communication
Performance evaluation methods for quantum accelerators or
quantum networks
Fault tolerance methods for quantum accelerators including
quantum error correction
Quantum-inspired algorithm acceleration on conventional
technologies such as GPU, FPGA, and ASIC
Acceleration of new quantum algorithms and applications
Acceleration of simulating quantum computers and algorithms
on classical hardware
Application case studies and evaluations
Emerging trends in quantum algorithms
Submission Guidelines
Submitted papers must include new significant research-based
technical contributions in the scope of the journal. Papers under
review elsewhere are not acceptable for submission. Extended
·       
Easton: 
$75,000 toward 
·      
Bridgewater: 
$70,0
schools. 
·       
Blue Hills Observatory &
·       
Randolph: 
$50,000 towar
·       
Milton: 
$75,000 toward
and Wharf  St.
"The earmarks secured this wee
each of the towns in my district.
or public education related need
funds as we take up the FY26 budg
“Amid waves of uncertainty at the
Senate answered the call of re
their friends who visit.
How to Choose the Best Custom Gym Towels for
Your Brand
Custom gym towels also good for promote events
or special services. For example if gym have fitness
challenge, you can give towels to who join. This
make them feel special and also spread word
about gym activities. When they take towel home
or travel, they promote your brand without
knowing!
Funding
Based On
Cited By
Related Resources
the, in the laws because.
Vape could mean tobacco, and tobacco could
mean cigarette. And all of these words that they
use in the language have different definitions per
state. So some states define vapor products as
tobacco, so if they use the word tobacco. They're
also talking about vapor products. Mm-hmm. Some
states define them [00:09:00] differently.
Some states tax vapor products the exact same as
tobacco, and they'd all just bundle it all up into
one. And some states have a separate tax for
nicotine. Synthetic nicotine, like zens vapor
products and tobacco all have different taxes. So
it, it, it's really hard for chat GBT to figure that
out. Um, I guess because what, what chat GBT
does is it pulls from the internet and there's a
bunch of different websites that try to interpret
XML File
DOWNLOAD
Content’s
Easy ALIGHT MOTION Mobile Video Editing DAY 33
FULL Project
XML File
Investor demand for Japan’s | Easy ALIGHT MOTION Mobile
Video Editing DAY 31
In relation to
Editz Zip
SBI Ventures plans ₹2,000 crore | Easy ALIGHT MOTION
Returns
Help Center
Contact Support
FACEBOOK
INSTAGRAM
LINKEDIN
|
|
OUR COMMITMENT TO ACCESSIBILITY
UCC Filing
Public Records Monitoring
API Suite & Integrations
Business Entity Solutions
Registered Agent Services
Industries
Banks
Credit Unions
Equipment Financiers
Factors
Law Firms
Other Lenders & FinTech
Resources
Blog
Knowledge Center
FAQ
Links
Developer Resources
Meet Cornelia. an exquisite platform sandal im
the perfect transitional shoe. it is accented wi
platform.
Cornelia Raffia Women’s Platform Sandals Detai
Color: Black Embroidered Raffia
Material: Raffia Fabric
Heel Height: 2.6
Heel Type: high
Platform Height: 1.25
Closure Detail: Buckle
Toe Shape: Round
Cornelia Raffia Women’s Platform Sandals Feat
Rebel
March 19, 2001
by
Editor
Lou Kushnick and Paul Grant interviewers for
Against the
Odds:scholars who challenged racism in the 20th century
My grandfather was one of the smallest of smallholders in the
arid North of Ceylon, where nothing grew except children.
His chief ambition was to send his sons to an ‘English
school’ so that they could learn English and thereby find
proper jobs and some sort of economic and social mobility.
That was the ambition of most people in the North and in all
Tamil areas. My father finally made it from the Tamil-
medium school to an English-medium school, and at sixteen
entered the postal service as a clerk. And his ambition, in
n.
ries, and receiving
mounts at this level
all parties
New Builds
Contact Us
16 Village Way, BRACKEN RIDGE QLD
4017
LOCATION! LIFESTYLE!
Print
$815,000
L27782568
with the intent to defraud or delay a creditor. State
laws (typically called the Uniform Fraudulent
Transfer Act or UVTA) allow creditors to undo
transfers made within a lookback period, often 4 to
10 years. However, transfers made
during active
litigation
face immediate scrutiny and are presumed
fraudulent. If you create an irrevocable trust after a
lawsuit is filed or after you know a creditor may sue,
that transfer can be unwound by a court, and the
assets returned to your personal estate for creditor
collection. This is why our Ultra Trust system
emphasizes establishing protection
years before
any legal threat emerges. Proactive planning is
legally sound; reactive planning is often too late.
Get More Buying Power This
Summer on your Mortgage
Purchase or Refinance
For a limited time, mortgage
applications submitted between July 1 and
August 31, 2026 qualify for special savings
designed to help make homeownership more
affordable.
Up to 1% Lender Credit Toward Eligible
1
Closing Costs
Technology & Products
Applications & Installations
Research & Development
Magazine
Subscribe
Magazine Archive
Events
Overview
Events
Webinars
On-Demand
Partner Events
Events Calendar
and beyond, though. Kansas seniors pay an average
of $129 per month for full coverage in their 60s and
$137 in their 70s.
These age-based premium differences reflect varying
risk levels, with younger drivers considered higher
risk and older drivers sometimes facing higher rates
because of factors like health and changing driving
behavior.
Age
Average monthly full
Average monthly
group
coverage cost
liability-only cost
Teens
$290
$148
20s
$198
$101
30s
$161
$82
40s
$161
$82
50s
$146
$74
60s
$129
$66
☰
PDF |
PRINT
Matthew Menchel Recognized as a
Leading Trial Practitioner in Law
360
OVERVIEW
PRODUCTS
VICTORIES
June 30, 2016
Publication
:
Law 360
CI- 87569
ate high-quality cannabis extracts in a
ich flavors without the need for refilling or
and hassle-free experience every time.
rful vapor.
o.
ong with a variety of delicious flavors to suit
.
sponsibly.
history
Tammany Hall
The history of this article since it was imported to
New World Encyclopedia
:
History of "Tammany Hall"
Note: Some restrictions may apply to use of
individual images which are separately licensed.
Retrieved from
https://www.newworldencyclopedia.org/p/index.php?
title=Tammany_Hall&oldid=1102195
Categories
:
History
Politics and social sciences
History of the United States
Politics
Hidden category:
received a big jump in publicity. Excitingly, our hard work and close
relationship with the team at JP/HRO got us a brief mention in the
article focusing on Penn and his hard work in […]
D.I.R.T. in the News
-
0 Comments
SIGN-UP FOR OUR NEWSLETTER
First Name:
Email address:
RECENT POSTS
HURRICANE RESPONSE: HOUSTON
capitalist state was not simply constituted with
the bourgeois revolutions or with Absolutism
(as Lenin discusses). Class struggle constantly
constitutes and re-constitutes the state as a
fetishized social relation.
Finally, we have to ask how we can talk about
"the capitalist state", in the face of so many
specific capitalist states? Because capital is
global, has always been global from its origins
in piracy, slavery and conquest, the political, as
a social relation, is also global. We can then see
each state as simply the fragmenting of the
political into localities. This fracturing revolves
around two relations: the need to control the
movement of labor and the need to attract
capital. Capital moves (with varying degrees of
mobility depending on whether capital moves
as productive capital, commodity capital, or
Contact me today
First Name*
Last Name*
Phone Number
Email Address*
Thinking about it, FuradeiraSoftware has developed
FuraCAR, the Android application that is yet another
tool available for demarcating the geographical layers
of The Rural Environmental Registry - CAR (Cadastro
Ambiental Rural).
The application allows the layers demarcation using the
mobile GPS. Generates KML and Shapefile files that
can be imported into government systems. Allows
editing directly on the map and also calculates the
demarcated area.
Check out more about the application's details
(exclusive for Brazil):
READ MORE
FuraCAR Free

==*==

- **Your assignment**
Go through the listing above, and whenever a line holds the word "Video", copy it.

- **Solution to the exercise**
Easy ALIGHT MOTION Mobile Video Editing DAY 33
Video Editing DAY 31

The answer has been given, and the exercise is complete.